Here are 5 fundamentals you need to know before you start learning Data science (Part 1)
- Matrices and Linear Algebra Fundamentals
Statistics that study guesswork. It is thus a cornerstone of machine learning and artificial intelligence. Statistics use a variety of mathematical approaches to reach conclusions. Linear algebra is a branch of mathematics that is very useful in data science and machine learning. Most machine learning models can be expressed in matrix form. Data sets themselves are often represented as matrices. Linear algebra is used for data preprocessing, data transformation, and model evaluation.
- Database Basics
Data is the most important part of data science. You cannot have data science without data. Designing, building, and interacting with databases is essential for any data scientist to advance their careers and enrich their knowledge base. You should learn about relational and non-relational databases, SQL (primarily join operations), and NoSQL.
- Data Frames and Series
Pandas, a Python library primarily used in data science, allows you to store data in DataFrames (2D) and Series (1D). Series is a list type in pandas that can take integer values, string values, doubles, etc. A series can contain only one indexed list, whereas a dataframe can have multiple series. Or you could say a dataframe is a collection of series that you can use to analyze your data. Email me if you need cheat sheets for numpy and pandas.

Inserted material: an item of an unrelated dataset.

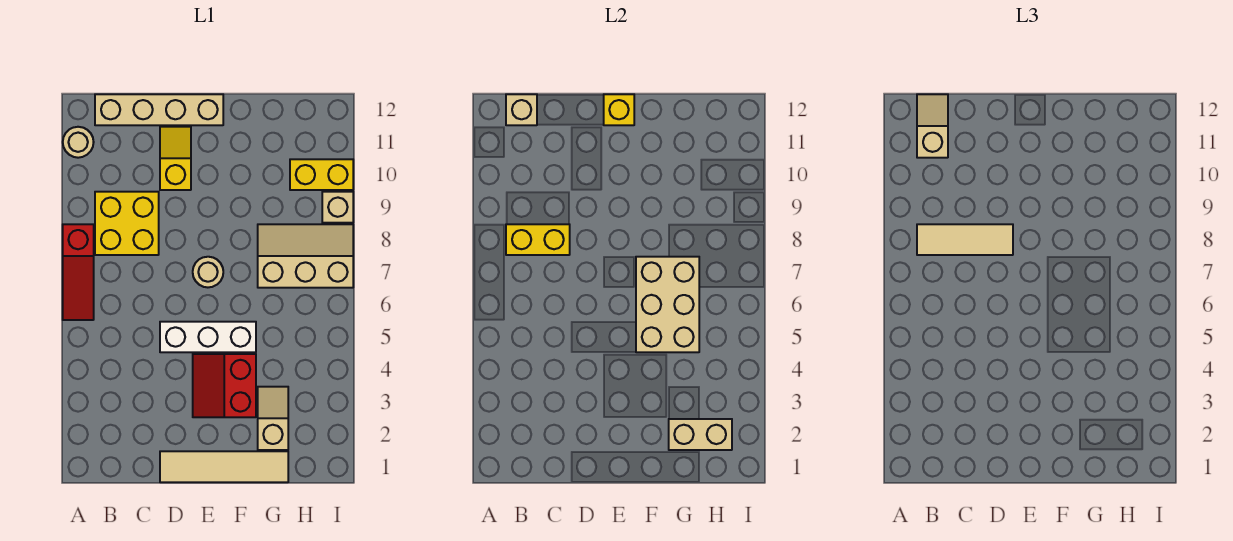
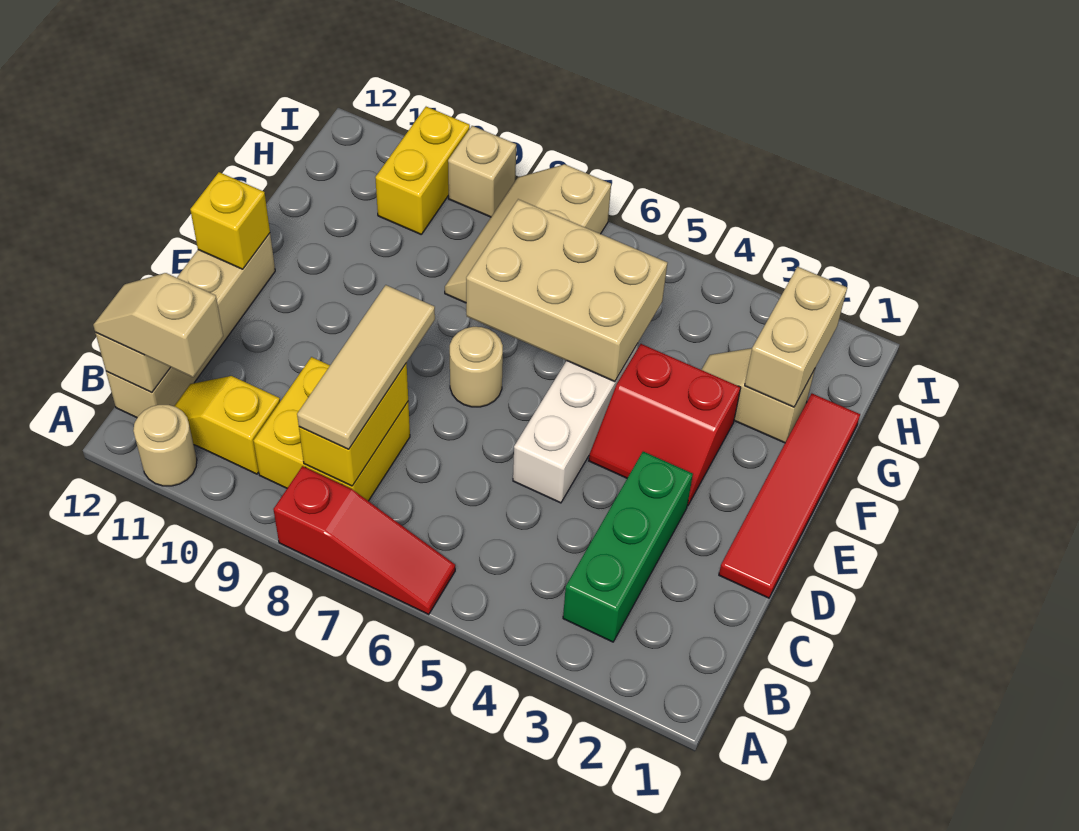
none -> green brick B3:D3 level 1
tan tile D1:G1 level 1 -> red tile D1:G1 level 1
yellow slope D10:D11 level 1 top 10 -> yellow slope B10:B11 level 1 top 10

- Extract, transform, load (ETL)
Data extraction involves extracting data from homogeneous or heterogeneous sources. Data transformation processes data by cleaning it and transforming it into a storage format/structure suitable for query and analysis purposes. Finally, data loading describes how to insert data into a final target database, such as an online data warehouse, data mart, data lake, or data warehouse. JSON, XML, and CSV are the three main data formats used in data science.
5 . Regular Expression(RegEx)
A regular expression is used to determine whether a pattern exists in a given sequence of characters (strings) and to determine the position of the pattern in the body of text. It supports text data manipulation, a prerequisite for data science projects that include text analysis such as natural language processing (NLP).